We arrived in Vienna. It’s cold. We checked into the Hotel Sacher—one of Vienna’s three grand hotels, and the most famous of them. If the guidebook is to be believed, Emperor Franz Joseph had lunch at the Sacher every day for 20 years—patriotically dining on boiled beef.

Despite how it presents itself, it’s not actually that expensive—five-star hotels in Moscow cost more. It’s a very amusing place. You really understand what “old Europe” means. Nineteenth-century splendor. The corridors are narrow, the reception desk is tiny—about 2 meters long. The entire lobby is covered with photos of Very Distinguished Guests. Paintings, antique furniture, sculptures, and so on. Everything is slightly shabby and worn, but you can be sure it was some Habsburg or other who did the wearing out. Never mind that the corner of the ashtray is chipped—it was dropped by some marchioness when she was informed that her estate had burned down. In the room I could barely find a convenient outlet for charging my phone, but the curtains (or are they drapes?
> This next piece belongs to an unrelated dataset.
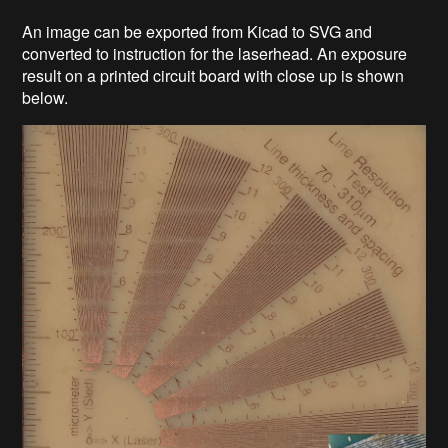
An image can be exported from Kicad to SVG and
converted to instruction for the laserhead. An exposure
result on a printed circuit board with close up is shown
below.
I’m not sure what the proper word is) are about 3 centimeters thick. Overall, you get the distinct feeling that there might be mice living in the hotel, and in the room. But not just any mice—Very Respectable Mice. They won’t run along the walls looking for something to eat. No—a senior rodent in a nightcap will emerge from his hole holding a small bronze candlestick and begin complaining that you’ve turned the television up too loud. At breakfast they serve champagne, in full accordance with the famous line from Lyolik in *The Diamond Arm* (a classic Soviet comedy): “Aristocrats and degenerates drink champagne in the morning.” The lock on the bathroom door is the last word in locksmithing circa 1894. Two little bolts, one blocking the other. I spent fifteen minutes figuring out how they worked.
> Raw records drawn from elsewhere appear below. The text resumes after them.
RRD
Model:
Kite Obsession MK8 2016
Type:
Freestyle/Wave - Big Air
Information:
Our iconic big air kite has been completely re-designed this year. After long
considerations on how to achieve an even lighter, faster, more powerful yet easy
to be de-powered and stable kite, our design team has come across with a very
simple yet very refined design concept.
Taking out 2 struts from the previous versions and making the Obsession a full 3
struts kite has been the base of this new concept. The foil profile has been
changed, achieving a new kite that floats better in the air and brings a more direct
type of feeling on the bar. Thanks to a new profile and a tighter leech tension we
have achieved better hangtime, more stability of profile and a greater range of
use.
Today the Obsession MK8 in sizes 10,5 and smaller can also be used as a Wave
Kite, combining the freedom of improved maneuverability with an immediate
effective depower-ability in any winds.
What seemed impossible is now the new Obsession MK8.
https://www.sacher.com/sacher/HotelSacherWien/_layout/_pic/bilder/anna_sacher_portrait.jpg

(Photo from the hotel’s website. Ha—I've got a French bulldog too; I could have brought him along and upheld the grand tradition.) I’m shocked that internet access costs 4 euros an hour. You can just picture the scene: a stiff, ramrod-straight gentleman in a monocle, the hotel manager, announcing at a meeting on “service improvements”: —Internet? Whatever for?! Our esteemed guests have no interest in these newfangled contraptions! Let us instead spend the money on more gold paint for the plaques, and acquire a few more charming crooked-legged shabby little tables and ottomans for our guests. All in all, it’s fun here. We’re off to look around Vienna now.